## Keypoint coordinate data
§
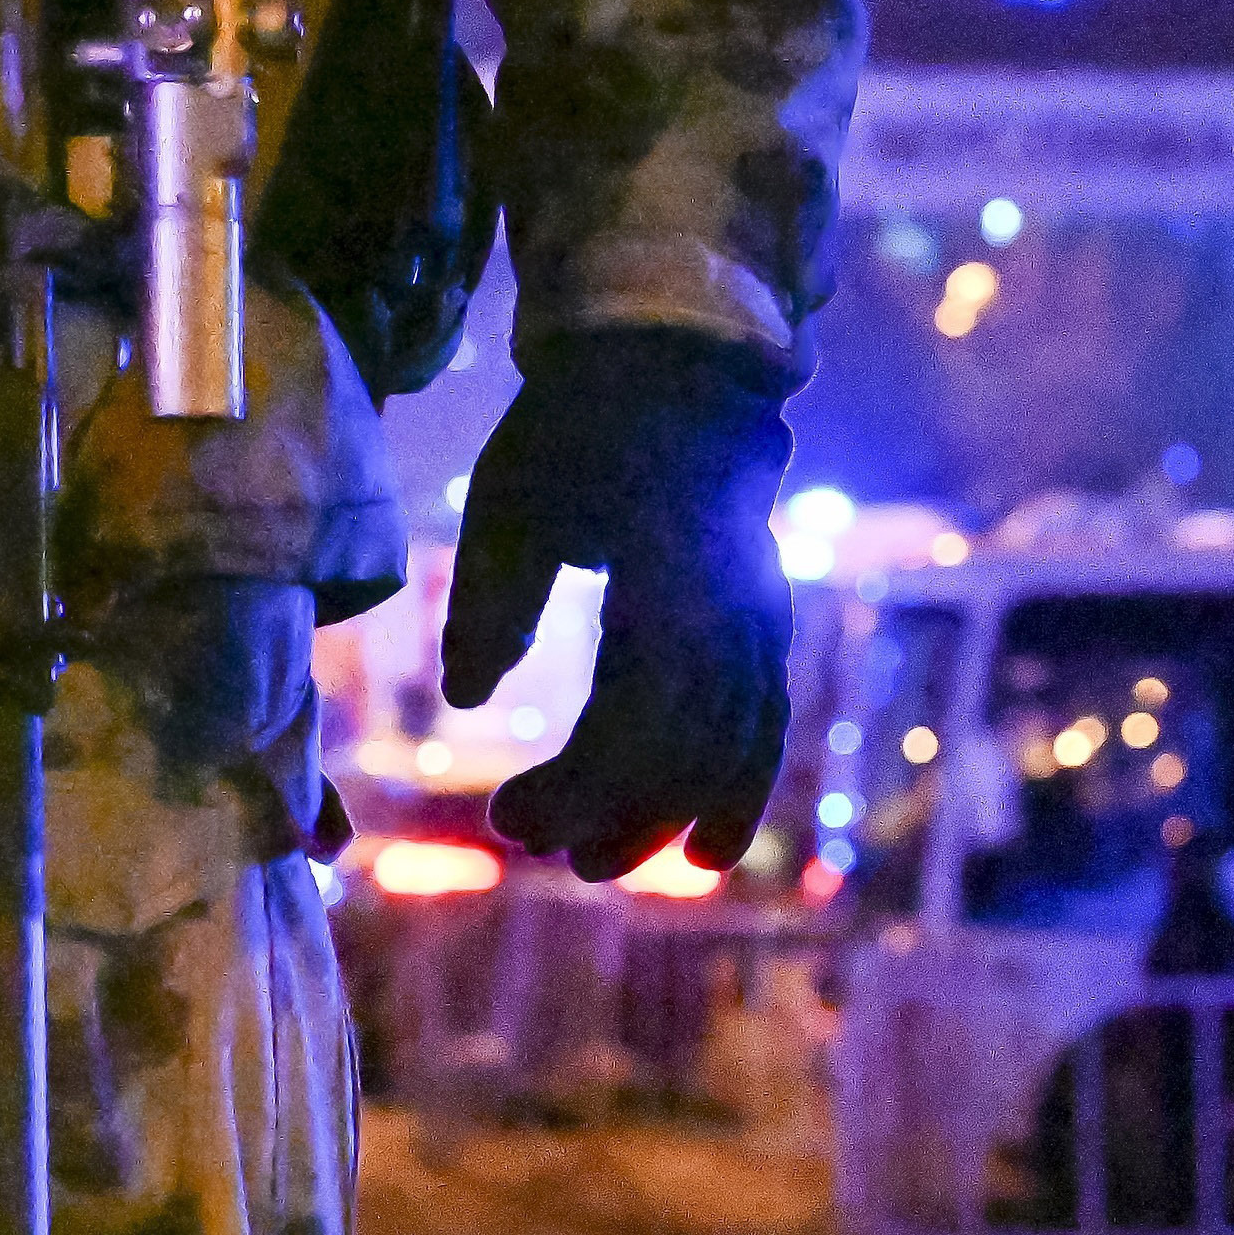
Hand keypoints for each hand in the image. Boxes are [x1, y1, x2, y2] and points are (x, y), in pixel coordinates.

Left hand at [437, 327, 797, 878]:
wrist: (667, 371)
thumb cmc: (572, 431)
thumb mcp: (508, 501)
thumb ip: (492, 600)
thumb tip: (470, 698)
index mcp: (666, 580)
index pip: (636, 718)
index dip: (578, 786)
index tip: (509, 821)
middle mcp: (730, 613)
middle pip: (686, 748)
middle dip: (611, 813)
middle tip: (532, 846)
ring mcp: (756, 621)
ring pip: (729, 749)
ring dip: (665, 815)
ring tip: (595, 863)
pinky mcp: (760, 627)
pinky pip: (763, 727)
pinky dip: (738, 792)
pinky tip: (709, 851)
§
## What the exercise asks
Set down every entry exactly as it appears, but skip the pictures.

## Exercise response
Hand keypoints for each hand in the image. Boxes are [x1, y1, x2, y2] and points are (x, y), in pixel coordinates.

Left hand at [437, 327, 797, 878]:
wrist: (667, 371)
thumb cmc: (572, 431)
thumb mcp: (508, 501)
thumb ip: (492, 600)
thumb tip: (470, 698)
index mcp: (666, 580)
index pip: (636, 718)
index dip: (578, 786)
index tip: (509, 821)
middle mcp: (730, 613)
middle pip: (686, 748)
middle dip: (611, 813)
middle tip: (532, 846)
ring mcp: (756, 621)
ring pip: (729, 749)
ring dip: (665, 815)
ring tip: (595, 863)
pinky mcp: (760, 627)
pinky pip: (763, 727)
pinky dip: (738, 792)
pinky tip: (709, 851)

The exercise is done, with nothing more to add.